Korean Studies Colloquium
Thursday, December 3, 2020 - 12:00pm

Sun Joo Kim

Professor

Harvard University

Via Zoom
 
*Registration required: please register via the following link: https://upenn.zoom.us/meeting/register/tJwtd-2qqj0tH9N2M3NdcpspO6WUZ9sMNlLW

This lecture investigates the relationship between human emotions and slavery in Chosŏn Korea (1392–1910) by examining the legislative processes as well as private practices concerning the status of the offspring of a yangban man and his slave-status concubine. The legislative discussions and decisions on the topic at the royal court often subscribed to the Confucian emotional norms expected of parents.
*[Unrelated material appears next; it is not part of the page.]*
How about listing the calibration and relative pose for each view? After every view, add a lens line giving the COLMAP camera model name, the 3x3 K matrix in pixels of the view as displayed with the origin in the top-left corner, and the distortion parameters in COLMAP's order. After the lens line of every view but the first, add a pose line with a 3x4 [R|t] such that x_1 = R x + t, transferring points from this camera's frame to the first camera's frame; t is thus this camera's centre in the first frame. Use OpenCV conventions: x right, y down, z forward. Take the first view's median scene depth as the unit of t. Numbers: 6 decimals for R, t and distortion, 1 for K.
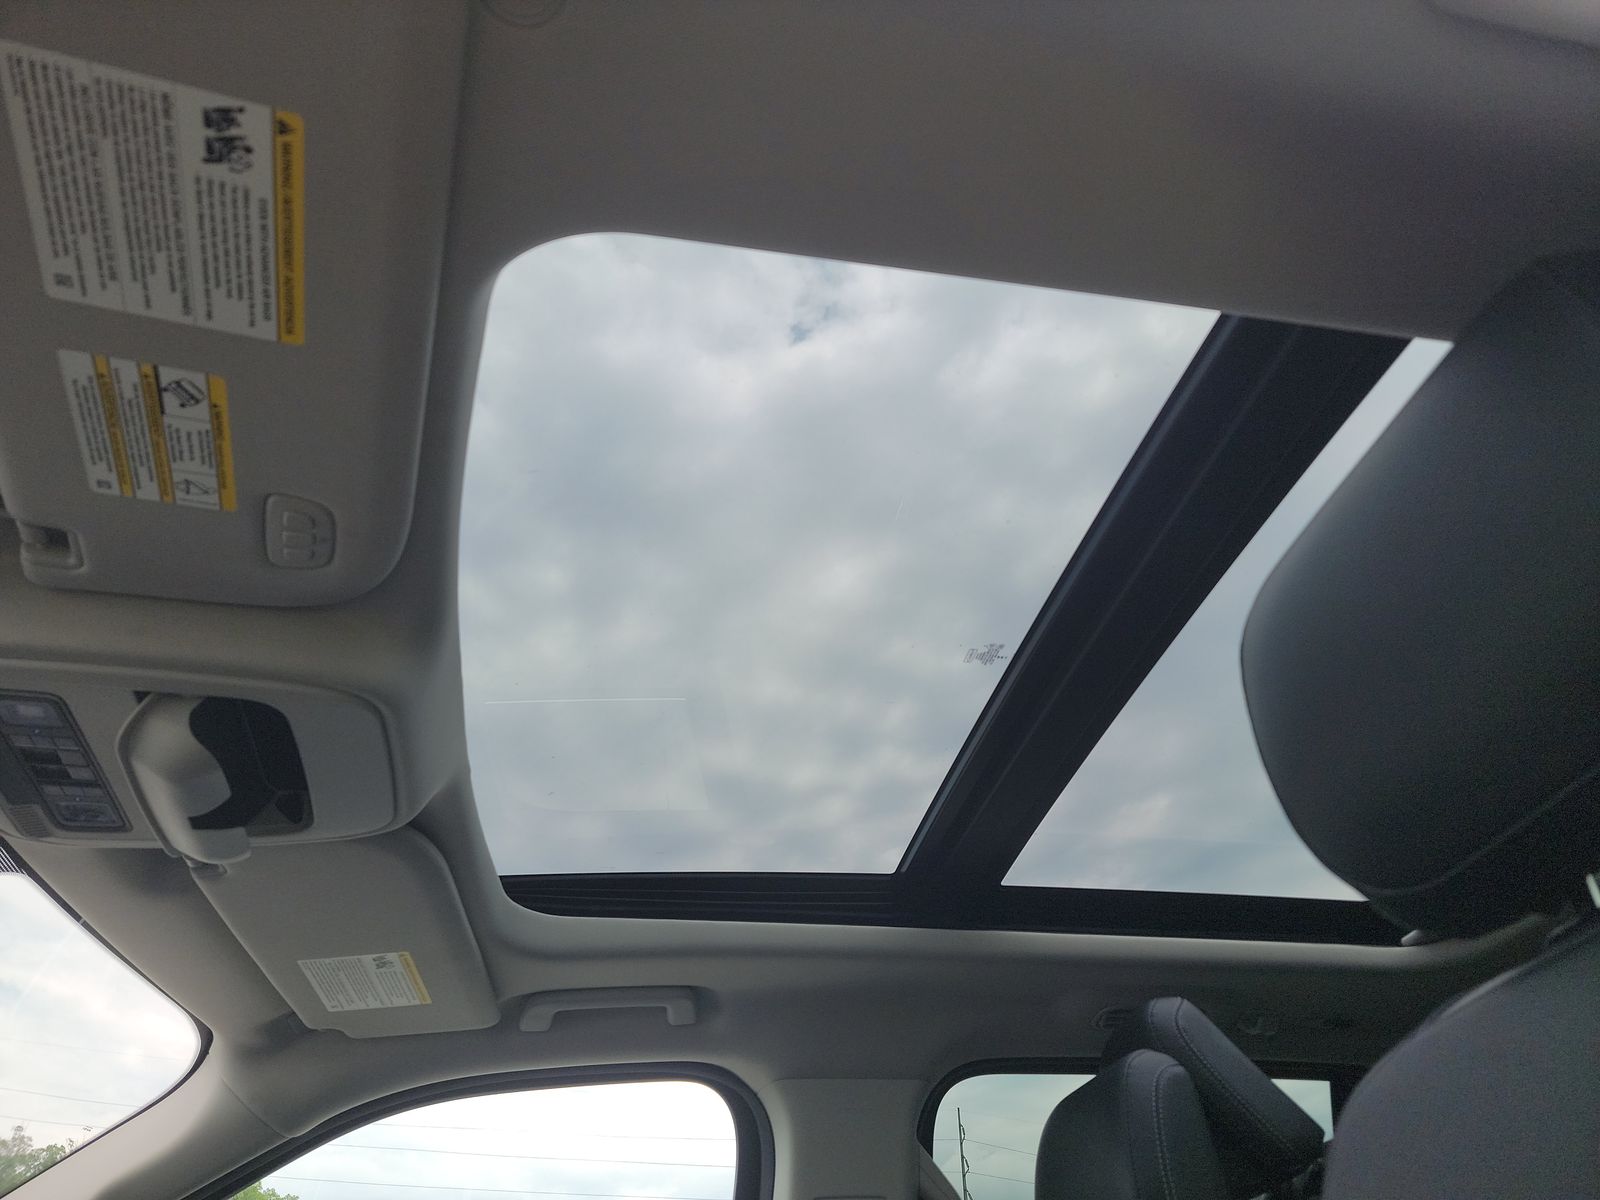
lens RADIAL K [[1113.8, 0, 796.2], [0, 1113.8, 596.4], [0, 0, 1]] dist [0.025254, -0.012409]
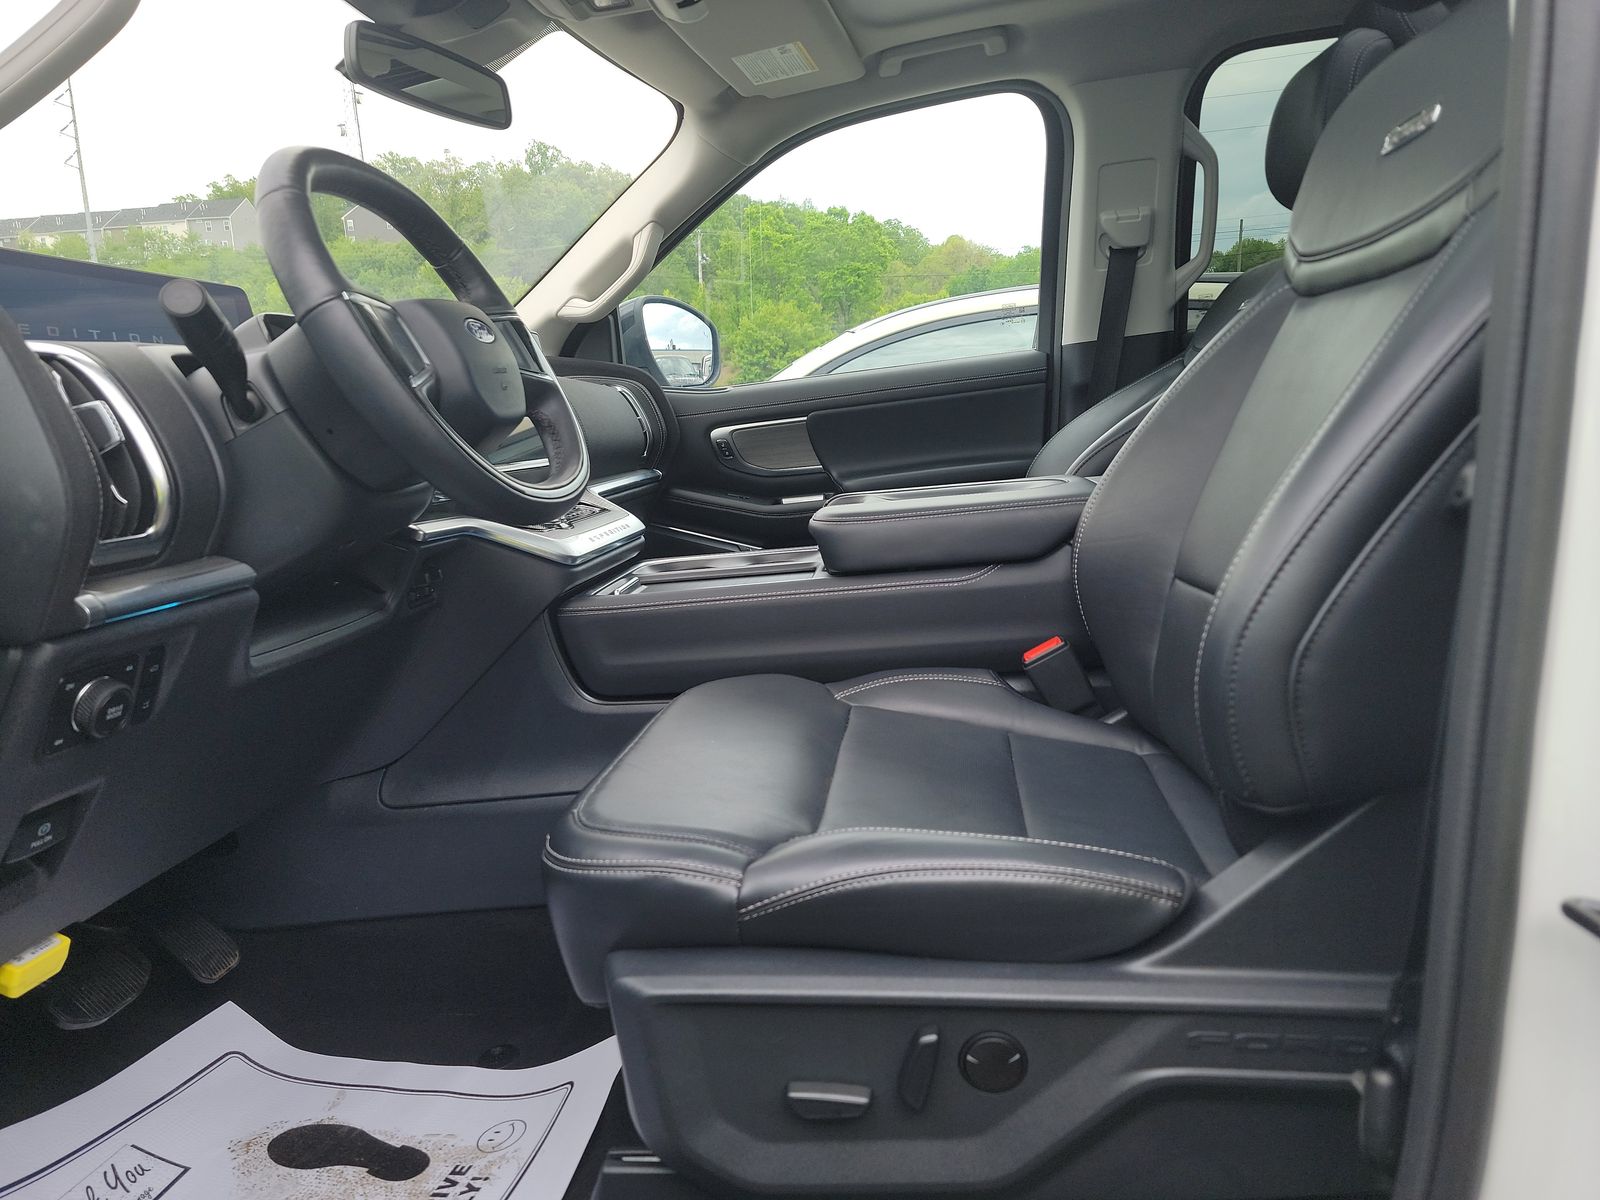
lens RADIAL K [[1113.8, 0, 799.7], [0, 1113.8, 603.5], [0, 0, 1]] dist [0.025254, -0.012409]
pose [[0.953891, 0.009398, -0.300005, 0.085873], [0.222249, 0.649661, 0.727012, -0.229588], [0.201734, -0.760166, 0.617617, -0.395260]]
When yangban fathers manumitted their slave-status children, they recorded their feelings in the same affective language expressed in the legal discourses. Yet because slaves were among the yangban’s most valuable possessions and yangban elites regarded the maintenance of social hierarchy as the key for social order, legal paths for manumission were narrowly defined and emotional norms did not always dictate parents’ actions. By exploring the larger legal framework related to slavery, together with specific cases, this lecture seeks to provide a deeper understanding of the historical impact and practices of emotional politics in relation to slavery. It finds that the yangban fathers’ very primordial human emotion towards their own children was stratified by social and economic conditions and selectively applied.